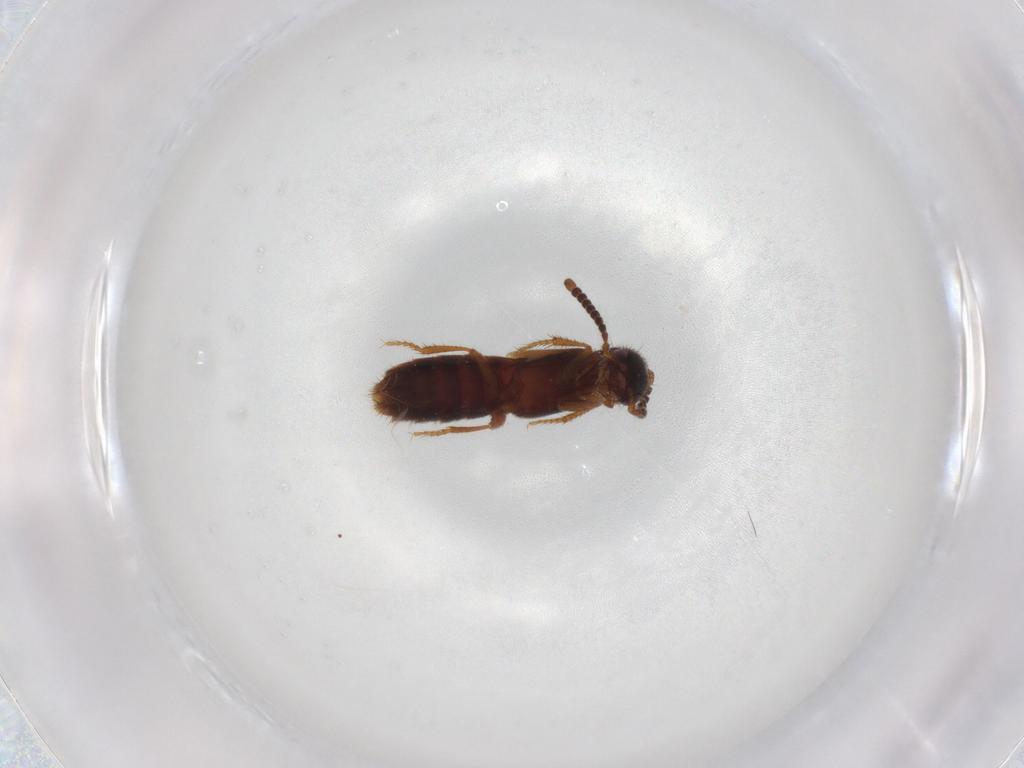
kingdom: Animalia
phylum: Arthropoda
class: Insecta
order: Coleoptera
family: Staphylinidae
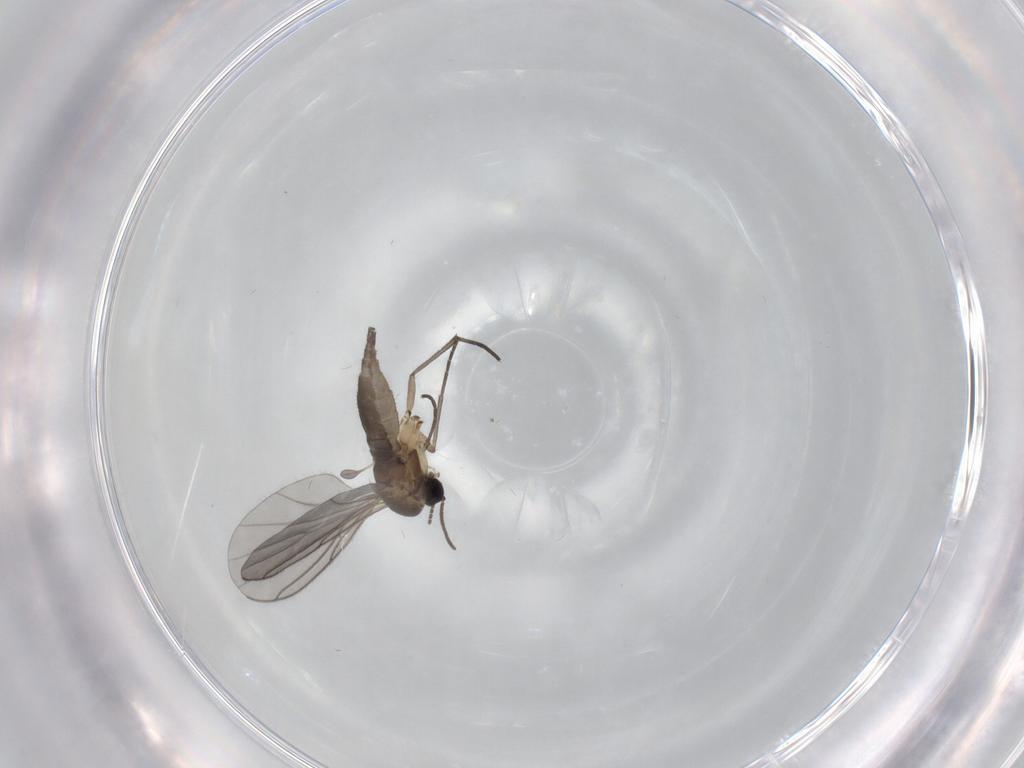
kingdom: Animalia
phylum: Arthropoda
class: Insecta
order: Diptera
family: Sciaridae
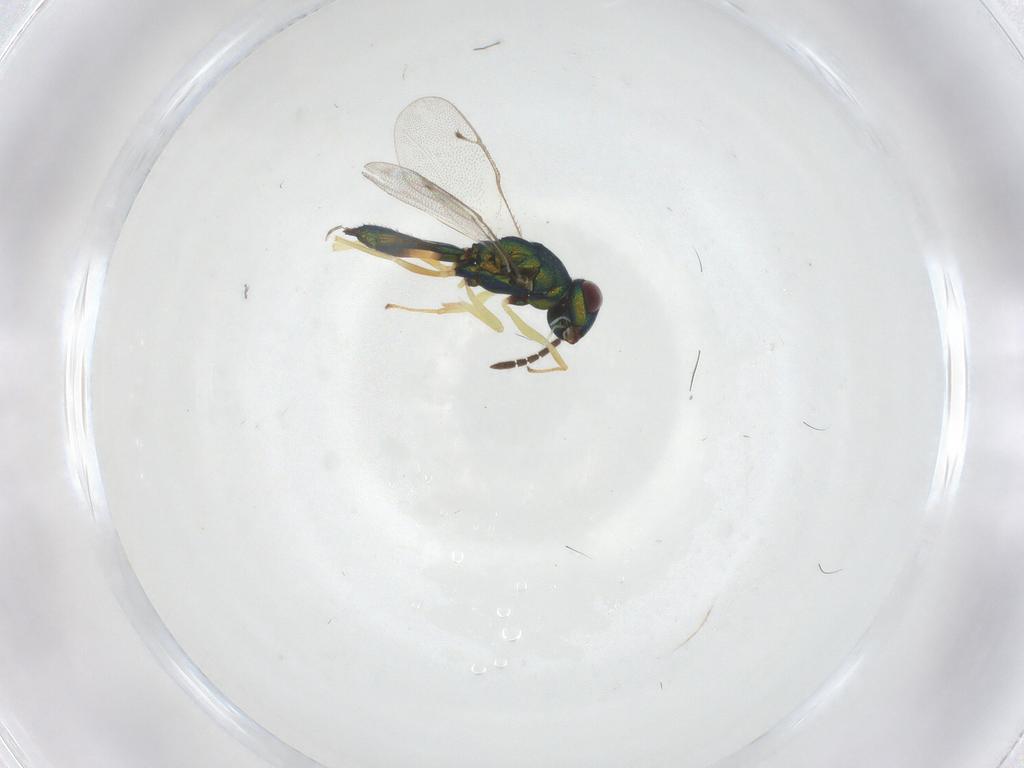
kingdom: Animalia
----------
◆ Your objective
Recast the lines of all the records above as a JSON list of strings, one string per line, omitting any blank lines and leaving the pictures out of the answer.

◆ Answer
[
  "kingdom: Animalia",
  "phylum: Arthropoda",
  "class: Insecta",
  "order: Coleoptera",
  "family: Staphylinidae",
  "kingdom: Animalia",
  "phylum: Arthropoda",
  "class: Insecta",
  "order: Diptera",
  "family: Sciaridae",
  "kingdom: Animalia"
]